Enabling Update Provenance
Update-provenance tracking is disabled by default. Enable it for a session:
SET provsql.update_provenance = on;
Or permanently in postgresql.conf:
provsql.update_provenance = on
INSERT
When update_provenance is enabled, inserting a row into a
provenance-enabled table creates a new input gate for that row, just
as if the row had been present when provenance was enabled on the table:
INSERT INTO employees(name, dept)
VALUES ('Alice', 'R&D');
-- The new row already has a provenance token
SELECT name, provenance() FROM employees WHERE name = 'Alice';
DELETE
Deleting a row does not remove it from the table, but the provenance is changed to mark the deletion, allowing hypothetical reasoning.
The
update_undo mechanism (see below) relies on this.
DELETE FROM employees WHERE name = 'Alice';
UPDATE
An UPDATE is modelled as a DELETE followed by an INSERT. The
new row gets a fresh provenance token; the old token continues to exist in
the circuit.
UPDATE employees SET dept = 'Sales' WHERE name = 'Bob';
Undoing Updates
ProvSQL provides an undo function that rolls back the
provenance effects of a specific logged modification.
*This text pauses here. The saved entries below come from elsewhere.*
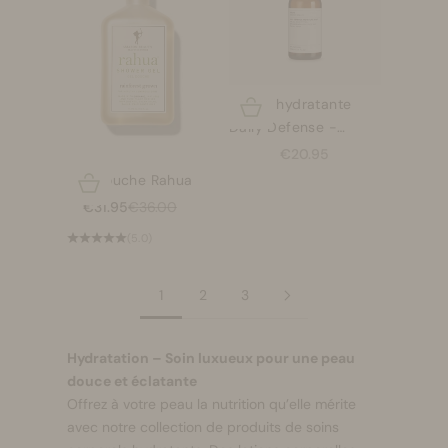
Brume hydratante
Choisir les options
Daily Defense -
Evolve
Prix de vente
€20.95
Gel douche Rahua
Choisir les options
Prix de vente
Prix normal
€31.95
€36.00
(5.0)
1
2
3
Hydratation – Soin luxueux pour une peau
douce et éclatante
Offrez à votre peau la nutrition qu’elle mérite
avec notre collection de produits de soins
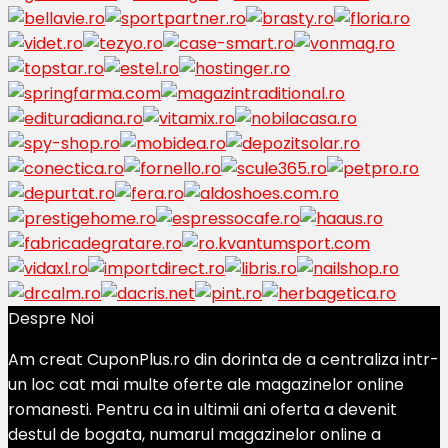
Despre Noi
Am creat CuponPlus.ro din dorinta de a centraliza intr-
un loc cat mai multe oferte ale magazinelor online
romanesti. Pentru ca in ultimii ani oferta a devenit
destul de bogata, numarul magazinelor online a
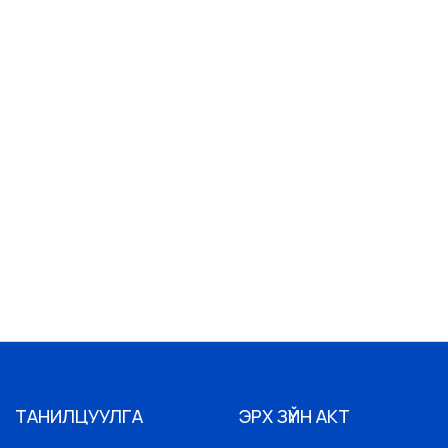
ТАНИЛЦУУЛГА
ЭРХ ЗҮЙН АКТ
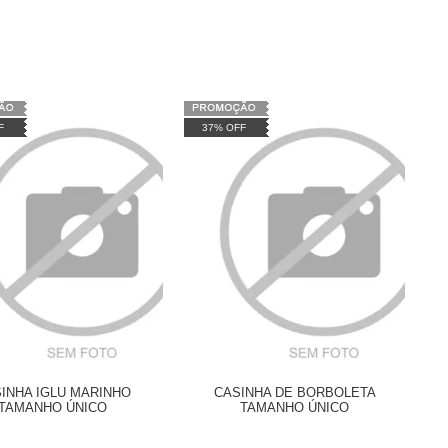
F
37% OFF
INHA IGLU MARINHO
CASINHA DE BORBOLETA
TAMANHO ÚNICO
TAMANHO ÚNICO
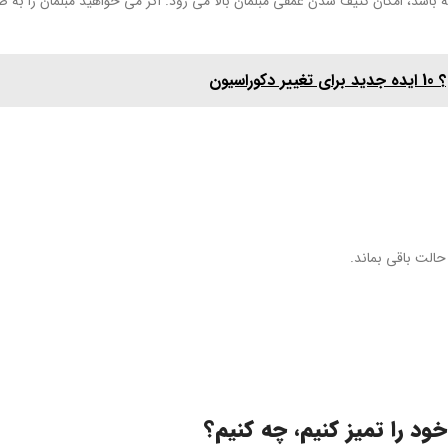
 باشد، امکان کثیف شدن عمقی مبلمان بالا می رود. اگر می خواهید مبلمان را به
یون
ود را تمیز کنیم، چه کنیم؟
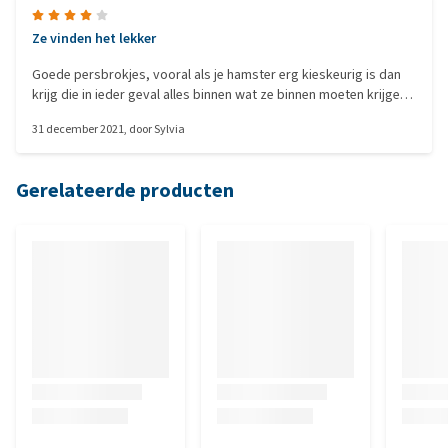
Ze vinden het lekker
Goede persbrokjes, vooral als je hamster erg kieskeurig is dan
krijg die in ieder geval alles binnen wat ze binnen moeten krijgen.
Heb in de afgelopen jaren nog geen hamster gehad die dit niet
31 december 2021
, door
Sylvia
wou eten,
Gerelateerde producten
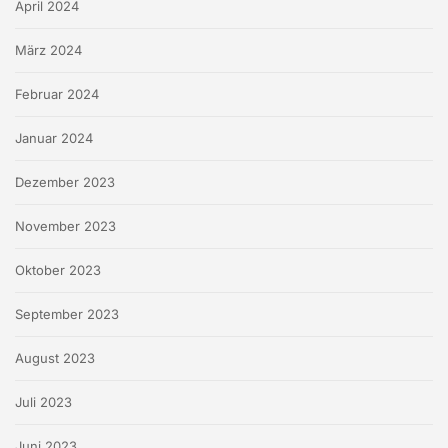
April 2024
März 2024
Februar 2024
Januar 2024
Dezember 2023
November 2023
Oktober 2023
September 2023
August 2023
Juli 2023
Juni 2023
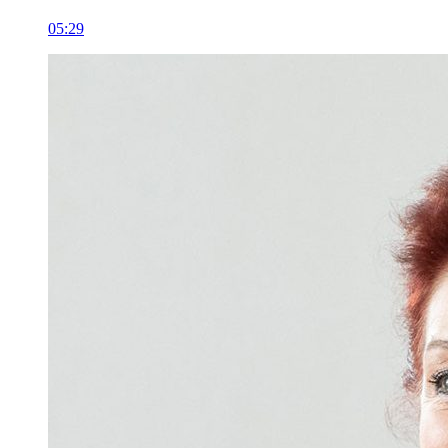
05:29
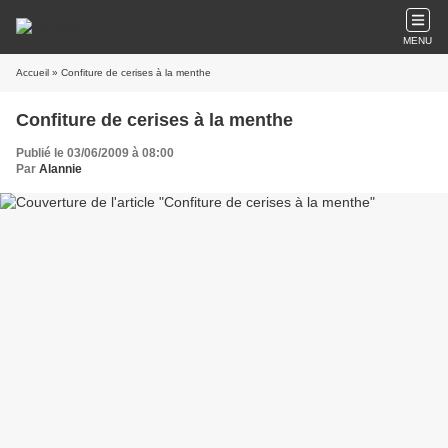
MENU
Accueil
» Confiture de cerises à la menthe
Confiture de cerises à la menthe
Publié le 03/06/2009 à 08:00
Par
Alannie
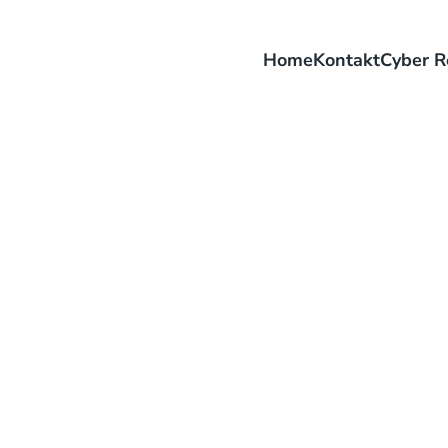
Home
Kontakt
Cyber R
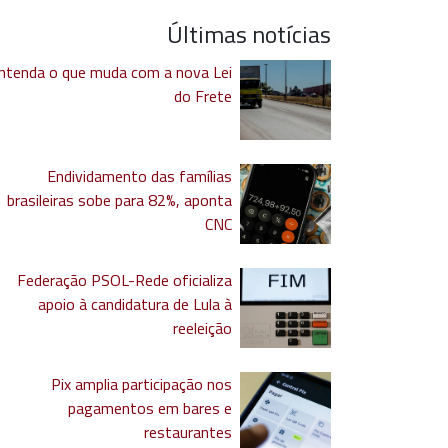
Últimas notícias
ntenda o que muda com a nova Lei
do Frete
Endividamento das famílias
brasileiras sobe para 82%, aponta
CNC
Federação PSOL-Rede oficializa
apoio à candidatura de Lula à
reeleição
Pix amplia participação nos
pagamentos em bares e
restaurantes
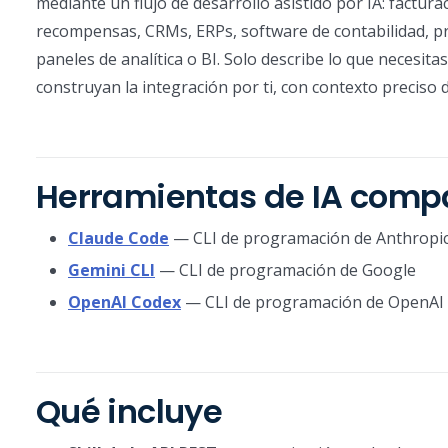
mediante un flujo de desarrollo asistido por IA: factur
recompensas, CRMs, ERPs, software de contabilidad, pr
paneles de analítica o BI. Solo describe lo que necesit
construyan la integración por ti, con contexto preciso 
Herramientas de IA compa
Claude Code
— CLI de programación de Anthropi
Gemini CLI
— CLI de programación de Google
OpenAI Codex
— CLI de programación de OpenAI
Qué incluye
Every
provenance-enabled DML statement is recorded in the update_provenance
table; pass its provsql token to undo to reverse its effect:
CREATE TABLE t(id INT PRIMARY KEY);
SELECT add_provenance('t');
INSERT INTO t VALUES (1), (2), (3);
DELETE FROM t WHERE id = 3;
-- Row 3 is gone; undo the DELETE to restore it
SELECT undo(provsql)
FROM update_provenance
WHERE query = 'DELETE FROM t WHERE id = 3;';
Limitations
Update tracking is still experimental, both in terms of operation support and of performance.